すべての若き野郎ども モット・ザ・フープル



最高だった!あの曲もこの曲も、止まってる時のものはない、動いてる時のものなんだなと思った。


私がモット・ザ・フープルのファンだから面白いというのもあるけど、メンバーや関係者の証言、当時の写真(新聞の見出しも上手く使われている)、映像でもって歴史を追っていくオーソドックスな作りはなかなかよかった。終盤、「真実」は人が語る分だけあるということを思う。また、個々の人間やその関係と集団とは違う、「バンド」はまるで生き物みたいなものだなとも思う。ラストにイアン・ハンターの印象的な言葉の後、次々映し出される写真には泣かされた。
本作は「ザ・イギリス!」という映像で始まる。だからというわけじゃないけど、偏見だけど、物語は「ハッピー」なことばかりじゃない…決して「ハッピー」じゃないのに、全篇が「イギリスらしい」(「彼らは『ロンドン』から来たんじゃない、田舎出の普通の若者さ」)ユーモアにも満ちており、観ながら何度か笑ってしまった。


モット・ザ・フープル」はプロデューサーのガイ・スティーヴンスが麻薬所持で獄中に居た時に生まれた。彼によるアイランド・レコード時代のことは全く知らないので興味深く観た。
ガイの言葉が幾つか、黒地に白文字でスクリーンに映し出される。「やつらはオルガンをかついで階段を上ってきたんだ、そのパワーを見込んだのさ」「俺はモット・ザ・フープルを乗り越えられなかった、イアンとの仕事を忘れられなかった」。ライブは一定の盛り上がりを見せるもレコードは売れず、メンバーは解散を考える。
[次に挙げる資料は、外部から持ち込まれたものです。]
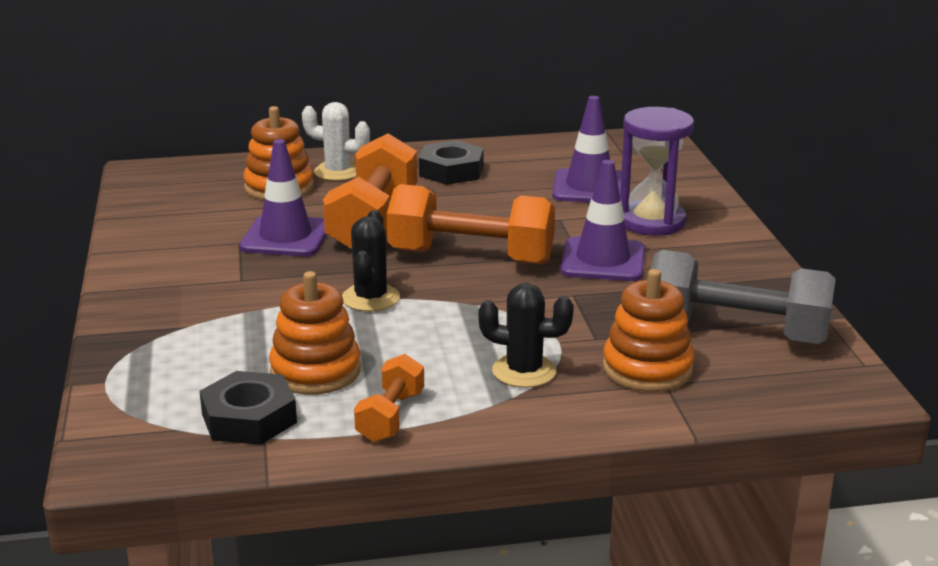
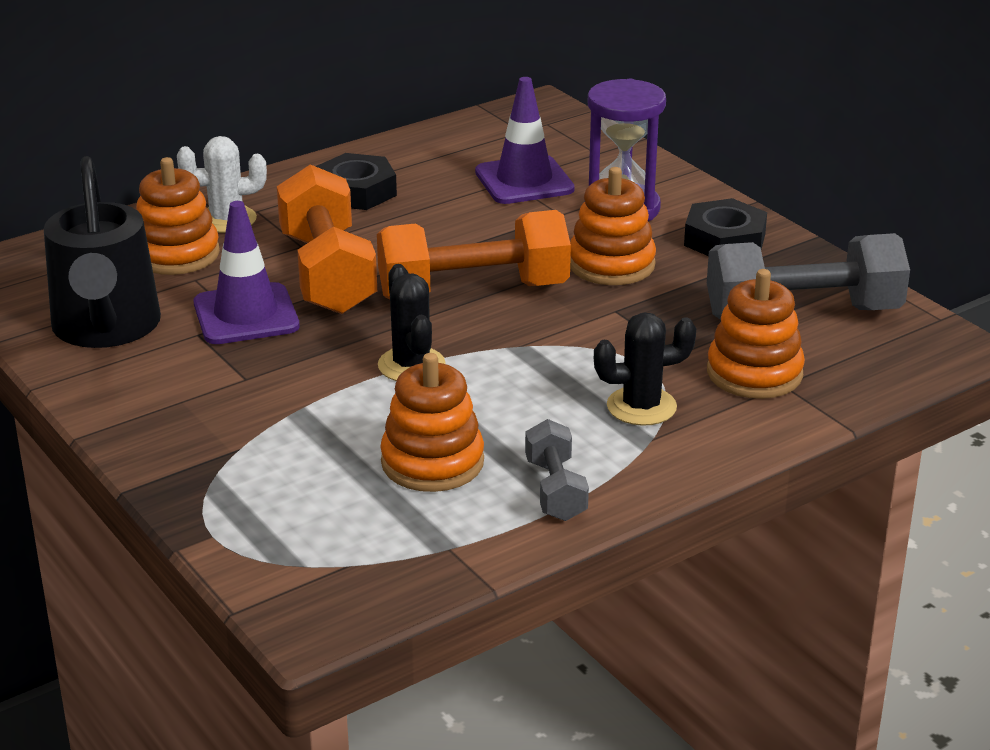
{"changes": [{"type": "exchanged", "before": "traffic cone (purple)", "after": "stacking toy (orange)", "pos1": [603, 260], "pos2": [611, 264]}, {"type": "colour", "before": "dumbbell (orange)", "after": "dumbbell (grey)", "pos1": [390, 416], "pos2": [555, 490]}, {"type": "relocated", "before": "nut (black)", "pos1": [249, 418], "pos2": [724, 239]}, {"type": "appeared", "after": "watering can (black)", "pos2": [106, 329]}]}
ボウイが提供した「すべての若き野郎ども」…ここからの流れは大まかには知っていた。イアンいわく「デヴィッドは中身が濃くて売れる曲の作り方を教えてくれた」「分かったんだ、ストーンズは昔からやってたことなのにね」。関係者によれば「ボウイは他のミュージシャンとの仕事で地位を築いてきたんだから、モット・ザ・フープルとは持ちつもたれつ」。ボウイとそのマネージャーとのあれこれは、言葉には出してるけどはっきりとは言ってない、という感じ(笑)
そして訪れる「黄金時代」、その内実はメンバーの脱退と加入の繰り返し。作中最後に、結成時からの波乱万丈を見届けてきた、現在ではただの爺さん然としたドラマーのデイル・グリフィンが「今でも入りたいバンドはモット・ザ・フープルだけ」と言うのにじんとした。
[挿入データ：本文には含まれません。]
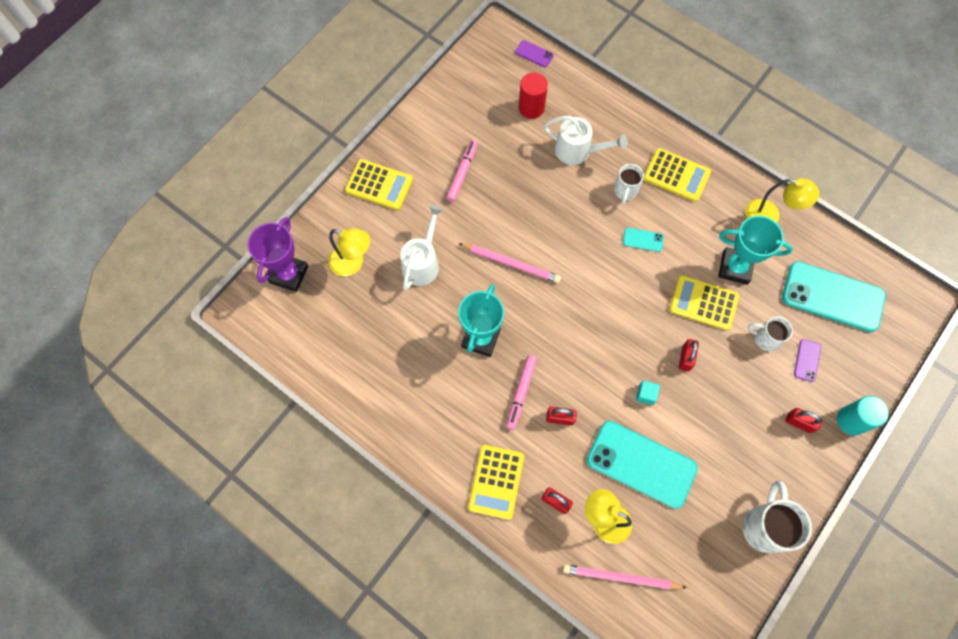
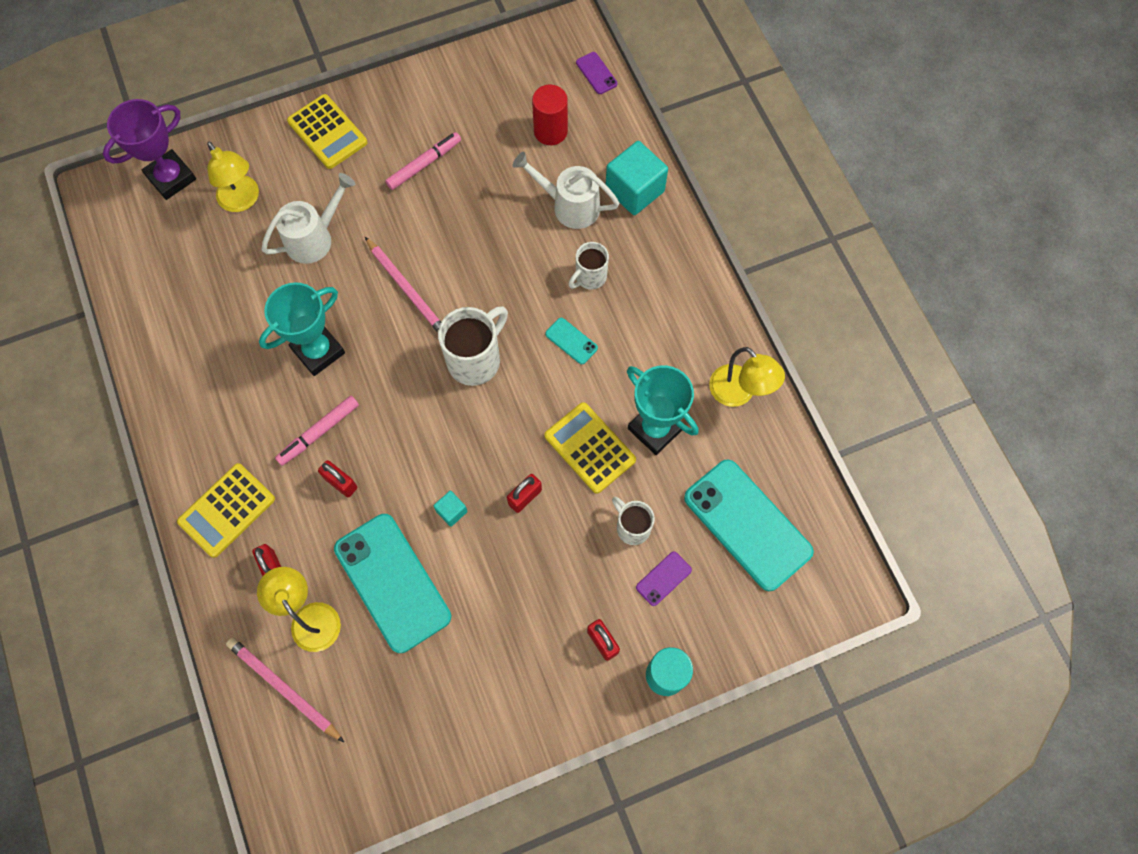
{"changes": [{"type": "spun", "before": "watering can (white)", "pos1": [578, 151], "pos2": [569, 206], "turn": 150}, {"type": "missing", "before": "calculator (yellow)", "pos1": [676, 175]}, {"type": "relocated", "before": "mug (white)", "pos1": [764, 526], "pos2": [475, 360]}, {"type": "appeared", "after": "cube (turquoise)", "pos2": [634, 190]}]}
「アリエル・ベンダー」とは「アンテナ曲げ男」という意味だってこと、モーガン・フィッシャーの衣装はリベラーチェを意識してたってこと、イアンがミック・ラルフスの作る曲を「ブルージーだから気持ちが込められない」と却下してたこと…等々、初めて知った。ちなみに「グラムロック」という観点からのくだりで「彼らはグラマラスじゃなかったよ、女装した職人という感じで…」とのコメントに、おおやちきの絵を見るとモットぽいと思う理由が分かった(笑・きらびやかだけどヒゲもあってごつい)


イアン・ハンターのこと、もともと大好きだけど、本作を観て、その「普通」ぶりに余計好きになった。朝八時から日記を書いてたロックスター。インタビューに答えるアップの映像に、ずっと後追いで「ロック史」にも疎い自分と彼との間に初めてちょっとしたつながりが生まれたような気がして、色の薄いサングラスの向こうの瞳の動きに目を凝らしてしまった。額のケガは何だったんだろう?(笑)


「ファン」の肩書きで喋りまくるミック・ジョーンズや、フレディ・マーキュリーの卓球話など、周辺人物についても見どころいっぱい。ほぼ「内側」からの証言で構成されている中、ロジャー・テイラーの「彼らのステージ上での動きや照明の使い方は勉強になった」などのシンプルなコメントが意外と効いていた。ロックというか音楽って、そうして繋がって、死ぬことは無いんだなって。